The ease with which peat Donald Trump’s agitator stormed the Capitol on Wednesday contrasts with the strong security measures that protected federal buildings last June in the face of demonstrations by the death of black citizen George Floyd at the hands of a policeman. The Black Lives Matter movement took to the streets of many cities to protest against police violence. Although most of the mobilizations at the time were peaceful, anti-racism activists found themselves faced with cordons of police, supported by air forces and armored vehicles in many cases.

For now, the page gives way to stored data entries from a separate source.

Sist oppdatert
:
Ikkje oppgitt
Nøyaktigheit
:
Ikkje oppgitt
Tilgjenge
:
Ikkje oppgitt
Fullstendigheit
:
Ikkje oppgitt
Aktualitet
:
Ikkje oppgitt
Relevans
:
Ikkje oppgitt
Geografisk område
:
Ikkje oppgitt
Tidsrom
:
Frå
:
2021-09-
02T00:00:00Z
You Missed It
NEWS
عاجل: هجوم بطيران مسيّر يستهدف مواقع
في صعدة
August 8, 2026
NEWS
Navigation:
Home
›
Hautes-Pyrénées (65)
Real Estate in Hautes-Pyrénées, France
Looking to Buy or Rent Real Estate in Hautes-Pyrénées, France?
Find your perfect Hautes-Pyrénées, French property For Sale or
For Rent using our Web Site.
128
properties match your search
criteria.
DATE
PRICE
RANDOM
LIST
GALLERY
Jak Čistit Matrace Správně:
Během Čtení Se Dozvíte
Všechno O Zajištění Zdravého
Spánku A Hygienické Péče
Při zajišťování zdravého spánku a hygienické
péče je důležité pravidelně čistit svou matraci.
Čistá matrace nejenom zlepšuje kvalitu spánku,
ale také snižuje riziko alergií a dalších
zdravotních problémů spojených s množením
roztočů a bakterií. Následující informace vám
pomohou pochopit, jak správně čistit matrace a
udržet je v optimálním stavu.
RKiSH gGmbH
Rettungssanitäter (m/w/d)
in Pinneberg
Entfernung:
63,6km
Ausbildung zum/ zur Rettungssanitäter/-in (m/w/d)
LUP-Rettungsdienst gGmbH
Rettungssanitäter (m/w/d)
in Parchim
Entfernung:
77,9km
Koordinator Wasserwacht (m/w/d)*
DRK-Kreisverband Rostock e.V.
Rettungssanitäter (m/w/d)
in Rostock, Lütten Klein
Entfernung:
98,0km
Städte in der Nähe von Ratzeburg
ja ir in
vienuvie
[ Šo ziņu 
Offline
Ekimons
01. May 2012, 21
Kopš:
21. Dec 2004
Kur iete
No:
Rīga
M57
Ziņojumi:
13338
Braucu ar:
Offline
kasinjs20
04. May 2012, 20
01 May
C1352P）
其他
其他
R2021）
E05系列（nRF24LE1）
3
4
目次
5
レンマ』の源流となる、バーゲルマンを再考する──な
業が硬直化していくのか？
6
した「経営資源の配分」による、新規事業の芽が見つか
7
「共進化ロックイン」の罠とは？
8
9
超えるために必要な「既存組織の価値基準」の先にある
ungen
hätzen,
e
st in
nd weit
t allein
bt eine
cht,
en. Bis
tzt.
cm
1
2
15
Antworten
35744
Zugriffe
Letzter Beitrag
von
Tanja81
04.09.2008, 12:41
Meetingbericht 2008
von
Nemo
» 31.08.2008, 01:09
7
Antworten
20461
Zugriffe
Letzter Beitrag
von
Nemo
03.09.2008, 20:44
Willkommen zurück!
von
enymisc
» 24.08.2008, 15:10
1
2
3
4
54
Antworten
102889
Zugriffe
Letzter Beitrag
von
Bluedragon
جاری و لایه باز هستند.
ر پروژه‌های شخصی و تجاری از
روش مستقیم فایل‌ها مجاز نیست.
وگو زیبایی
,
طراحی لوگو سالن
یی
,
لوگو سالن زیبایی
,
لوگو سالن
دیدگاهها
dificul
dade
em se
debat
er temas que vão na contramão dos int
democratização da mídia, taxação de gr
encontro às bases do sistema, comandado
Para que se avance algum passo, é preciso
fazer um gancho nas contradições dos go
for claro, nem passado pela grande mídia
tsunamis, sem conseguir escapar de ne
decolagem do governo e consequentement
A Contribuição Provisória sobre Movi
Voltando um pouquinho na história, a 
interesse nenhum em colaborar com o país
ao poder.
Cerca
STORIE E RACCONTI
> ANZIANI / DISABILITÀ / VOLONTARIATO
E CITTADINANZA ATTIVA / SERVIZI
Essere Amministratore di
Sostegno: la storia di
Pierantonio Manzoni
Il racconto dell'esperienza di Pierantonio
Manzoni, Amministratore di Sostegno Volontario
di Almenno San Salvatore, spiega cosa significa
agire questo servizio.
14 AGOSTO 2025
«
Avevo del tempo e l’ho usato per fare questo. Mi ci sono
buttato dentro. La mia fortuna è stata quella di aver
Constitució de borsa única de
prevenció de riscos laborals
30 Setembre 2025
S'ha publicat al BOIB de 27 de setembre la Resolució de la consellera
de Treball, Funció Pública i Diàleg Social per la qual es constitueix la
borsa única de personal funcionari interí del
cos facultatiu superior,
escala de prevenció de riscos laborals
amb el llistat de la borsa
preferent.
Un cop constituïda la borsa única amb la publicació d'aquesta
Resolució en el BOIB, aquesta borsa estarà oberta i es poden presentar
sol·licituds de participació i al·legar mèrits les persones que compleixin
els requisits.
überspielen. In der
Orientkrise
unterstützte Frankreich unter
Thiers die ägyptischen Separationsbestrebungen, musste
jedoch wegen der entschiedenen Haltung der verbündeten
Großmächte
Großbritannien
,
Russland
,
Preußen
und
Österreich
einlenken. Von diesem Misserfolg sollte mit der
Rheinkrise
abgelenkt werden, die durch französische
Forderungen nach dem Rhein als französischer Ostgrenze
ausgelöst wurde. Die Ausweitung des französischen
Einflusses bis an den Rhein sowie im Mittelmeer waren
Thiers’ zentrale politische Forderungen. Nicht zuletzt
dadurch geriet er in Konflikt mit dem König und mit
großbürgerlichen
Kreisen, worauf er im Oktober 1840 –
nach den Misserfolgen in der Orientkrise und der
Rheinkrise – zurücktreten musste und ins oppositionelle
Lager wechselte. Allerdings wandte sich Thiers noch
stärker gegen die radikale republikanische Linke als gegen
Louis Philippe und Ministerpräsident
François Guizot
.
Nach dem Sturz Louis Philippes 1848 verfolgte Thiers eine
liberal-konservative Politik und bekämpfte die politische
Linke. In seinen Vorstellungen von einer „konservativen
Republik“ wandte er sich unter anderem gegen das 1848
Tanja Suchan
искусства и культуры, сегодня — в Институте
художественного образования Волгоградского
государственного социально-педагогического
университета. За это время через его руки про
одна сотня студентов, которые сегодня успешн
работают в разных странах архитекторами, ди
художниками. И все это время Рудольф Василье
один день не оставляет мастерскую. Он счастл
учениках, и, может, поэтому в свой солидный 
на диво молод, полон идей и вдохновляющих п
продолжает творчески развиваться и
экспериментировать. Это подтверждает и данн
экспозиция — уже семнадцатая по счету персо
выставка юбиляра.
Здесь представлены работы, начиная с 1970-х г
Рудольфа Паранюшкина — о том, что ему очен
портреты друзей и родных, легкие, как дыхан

This is the case of the protest that took place on June 2 in front of the Lincoln Memorial, located near the Capitol. The National Guard had been deployed around the memorial building with some 5,000 of its members, armed and in camouflage. This state militia took up positions before the demonstration arrived and their presence was visible on the steps leading to the Lincoln statue. The National Guard was joined by the Park Police, with agents protected with shields and helmets, and members of other federal security forces. Instead, the National Guard only went to the Capitol on Wednesday when it had been taken over by the radicals of Trump after passing the congressional headquarters police, lacking sufficient means to contain the assailants. The Capitol Police has about 2,000 officers, but it was clear that far fewer acted on Wednesday.
In the first week of June, the White House shielded itself to prevent a hypothetical invasion of Black Lives Matter. A new security fence, raised at full speed, surrounded the official residence of the American president in those days. Perimeter protection included military police, Army tanks, and guard dogs. The soldiers displayed assault rifles, as in any war zone. Lakota helicopters were flying over the city of Washington those days, which offered a warlike panorama never seen before in the American capital. Advocates for racial justice were tear gassed into the streets near the White House.
Resignation from the Police
The ‘defeat’ of the security forces in the face of the mob harangued by Trump has led to the resignation of the head of the Capitol Police, Steven Sund. The resignation comes after House Speaker Nancy Pelosi called for Sund’s resignation, which also came under fire from Senate Majority Leader Mitch McConnell as well as other lawmakers. It is also very likely that there will be a chain of dismissals in the police leadership.
The invasion of the Capitol has set off alarms among political representatives. The Chairman of the House Appropriations Committee, Tim Ryan, who is charged with overseeing funding for the Capitol Police, noted that “there have been huge, strategic and planning failures by the Capitol Police. ». Also the leader of the Republican majority in the Senate, Mitch McConnell, urged to open as soon as possible an investigation in this regard, which he hopes will be approached in a “bipartisan” way.